• _Text passage_
##########
# installing sram shifter derailleur cables



## rielid (Dec 5, 2009)

Hi,
I'm building my first road bike, and I'm stuck. I am using SRAM shifters, and I am trying to install the derailleur cables, but they won't go in. Maybe I'm trying to push them into the wrong spot?

Take a look at these pictures and let me know what I'm doing wrong, if anything.

http://picasaweb.google.com/garymm/BikeAssembly?authkey=Gv1sRgCNCx8qemprWFHg&feat=directlink

Thanks a lot for your time.


----------



## farva (Jun 24, 2005)

Cable goes in the bottom hole, around the drum & then up thru the top hole. FYI - cables with non flash cut (welded) ends are just about impossible to feed thru SRAM shifters without unraveling (can't tell what you have from the picture)


----------



## rielid (Dec 5, 2009)

Hmm, too bad my LBS is closed for the day. Thanks for the tip. I'll try it tomorrow.


----------



## frdfandc (Nov 27, 2007)

The Sram cables work the best IMHO for fishing through the shifters. Inexpensive bulk cable, usually found at the LBS, is tough to feed through the shifting mechanism due to the welded end.


----------



## rielid (Dec 5, 2009)

I bought a jagwire cable set that had double-ended cables. I cut off the campagnolo end and was left with an unwelded tip to try to push through the shifter. Do I need something else or not? I seem to be getting contradictory advice.


----------



## farva (Jun 24, 2005)

SRAM cables are flashcut also. Almost all brands are with the exception of the "double ended" ones that have mountain swage on one end & road on the other. You have to cut these with cable cutters to get the desired end connection. Avoid this type for SRAM shifters.


----------



## ssing20 (Aug 1, 2007)

I found that pre-bending the cable end so that it has a curve in it helps with feeding it into the shifter.


----------



## bikencanoe (Aug 28, 2012)

ssing20 said:


> I found that pre-bending the cable end so that it has a curve in it helps with feeding it into the shifter.


I found this thread while searching for how to get the cable through the Sram Rival shifter for the rear derailleur . I tried to about an hour. The front derailleur cable was easy and went right through. 

I finally laid the bike down on it's side and I was able to get the cable through the shifter. Must have been a different angle that I could not get to work when the bike was in the repair stand. 

Also I was not using Sram cable but Jagwire sport cable. 

I hope this helps any future people in the same boat.


----------



## Dave Cutter (Sep 26, 2012)

I haven't re-cabled but only a couple bikes. But both times I used the double-end cables and I put a bit of solder to the cable before cut it and threw away the other end. It made the cable easier to thread and handle.


----------



## looigi (Nov 24, 2010)

Dave Cutter said:


> ...I put a bit of solder to the cable before cut it ...


What solder/flux/heat?


----------



## matfam (Jul 13, 2012)

I use a drop of super glue to keep the cable from unraveling.


----------



## PlatyPius (Feb 1, 2009)

I use Sram cables and have never had a problem installing them. Sram cables are 1.1mm while other cables are 1.2mm.

Good shops should have Sram cables in stock. I have them and I know several other shops do too.


----------



## cxwrench (Nov 9, 2004)

PlatyPius said:


> I use Sram cables and have never had a problem installing them. Sram cables are 1.1mm while other cables are 1.2mm.
> 
> Good shops should have Sram cables in stock. I have them and I know several other shops do too.
##########
• _Recorded data_
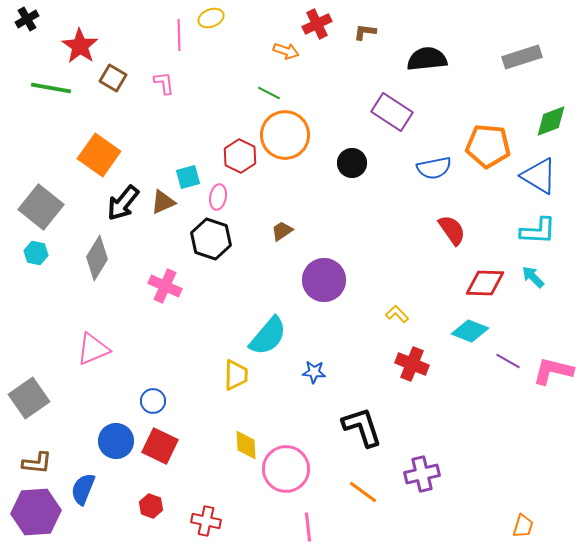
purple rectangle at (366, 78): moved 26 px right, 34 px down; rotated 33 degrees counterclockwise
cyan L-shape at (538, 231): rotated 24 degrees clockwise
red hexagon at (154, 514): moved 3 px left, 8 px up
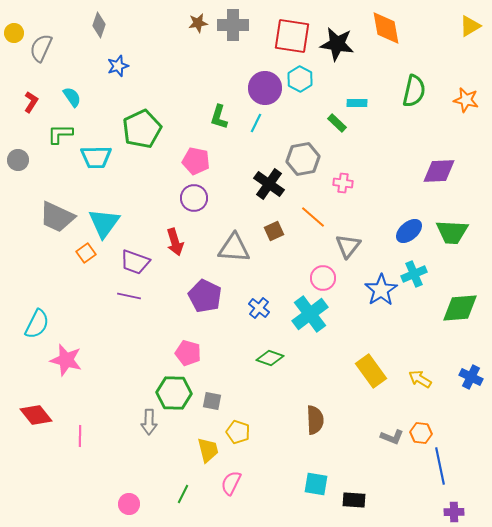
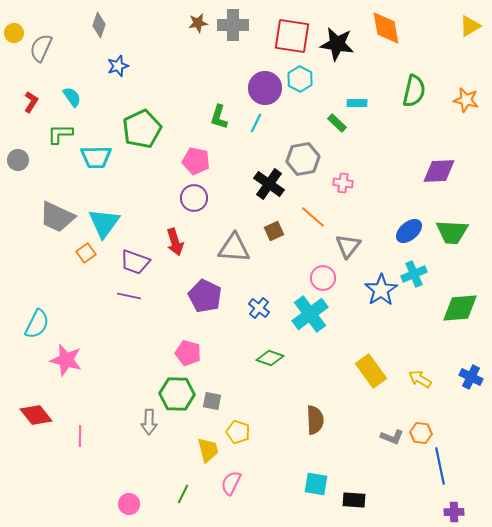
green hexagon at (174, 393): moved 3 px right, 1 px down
##########
• _Your goal_
From the thread on SRAM shifter cables, pull out word for word the stretch from "## PlatyPius (Feb" through "(Nov 9, 2004)". The material plays no part in this work.

• _Task answer_
## PlatyPius (Feb 1, 2009)

I use Sram cables and have never had a problem installing them. Sram cables are 1.1mm while other cables are 1.2mm.

Good shops should have Sram cables in stock. I have them and I know several other shops do too.


----------



## cxwrench (Nov 9, 2004)